### INSTRUCTION
Pick each line that has "Проектирование" out of the records.

Top of PROVIDED ENTRIES

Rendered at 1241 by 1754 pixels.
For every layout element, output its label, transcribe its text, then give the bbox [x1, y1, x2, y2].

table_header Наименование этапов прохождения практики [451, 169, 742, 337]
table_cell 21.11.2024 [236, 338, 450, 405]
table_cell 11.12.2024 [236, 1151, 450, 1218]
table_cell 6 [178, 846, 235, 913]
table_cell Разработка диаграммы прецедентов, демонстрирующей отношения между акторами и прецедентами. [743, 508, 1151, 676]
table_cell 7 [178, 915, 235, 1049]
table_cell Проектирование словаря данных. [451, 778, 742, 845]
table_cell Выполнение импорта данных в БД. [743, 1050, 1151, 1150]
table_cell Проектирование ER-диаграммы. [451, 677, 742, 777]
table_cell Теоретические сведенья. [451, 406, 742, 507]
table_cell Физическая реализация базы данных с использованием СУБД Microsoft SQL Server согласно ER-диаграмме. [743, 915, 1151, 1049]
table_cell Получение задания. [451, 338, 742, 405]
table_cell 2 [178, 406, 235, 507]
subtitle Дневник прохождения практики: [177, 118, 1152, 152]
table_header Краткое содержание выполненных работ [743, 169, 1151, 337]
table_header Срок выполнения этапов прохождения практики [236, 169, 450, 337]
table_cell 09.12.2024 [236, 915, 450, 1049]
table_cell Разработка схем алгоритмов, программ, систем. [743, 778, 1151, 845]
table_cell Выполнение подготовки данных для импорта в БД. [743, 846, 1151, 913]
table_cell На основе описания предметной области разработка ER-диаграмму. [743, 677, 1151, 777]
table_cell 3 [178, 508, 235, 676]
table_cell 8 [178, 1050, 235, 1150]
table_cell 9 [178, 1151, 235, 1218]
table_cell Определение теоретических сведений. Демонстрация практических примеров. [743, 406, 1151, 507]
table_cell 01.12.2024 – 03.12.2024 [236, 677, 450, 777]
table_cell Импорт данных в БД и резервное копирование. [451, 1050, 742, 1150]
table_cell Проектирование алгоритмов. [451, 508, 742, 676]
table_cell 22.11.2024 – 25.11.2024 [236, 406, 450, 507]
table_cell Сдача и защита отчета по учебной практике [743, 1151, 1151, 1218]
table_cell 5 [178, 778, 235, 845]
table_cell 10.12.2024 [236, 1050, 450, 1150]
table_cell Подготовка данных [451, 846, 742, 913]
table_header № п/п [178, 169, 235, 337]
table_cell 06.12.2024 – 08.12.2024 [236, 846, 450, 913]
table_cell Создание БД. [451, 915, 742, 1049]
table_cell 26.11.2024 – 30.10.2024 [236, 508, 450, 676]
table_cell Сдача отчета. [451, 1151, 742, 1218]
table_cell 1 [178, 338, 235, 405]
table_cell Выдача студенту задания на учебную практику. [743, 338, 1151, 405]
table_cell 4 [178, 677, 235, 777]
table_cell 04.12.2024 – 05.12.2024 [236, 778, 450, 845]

Bottom of PROVIDED ENTRIES

### RESULT OF THIS EXERCISE
table_cell Проектирование словаря данных. [451, 778, 742, 845]
table_cell Проектирование ER-диаграммы. [451, 677, 742, 777]
table_cell Проектирование алгоритмов. [451, 508, 742, 676]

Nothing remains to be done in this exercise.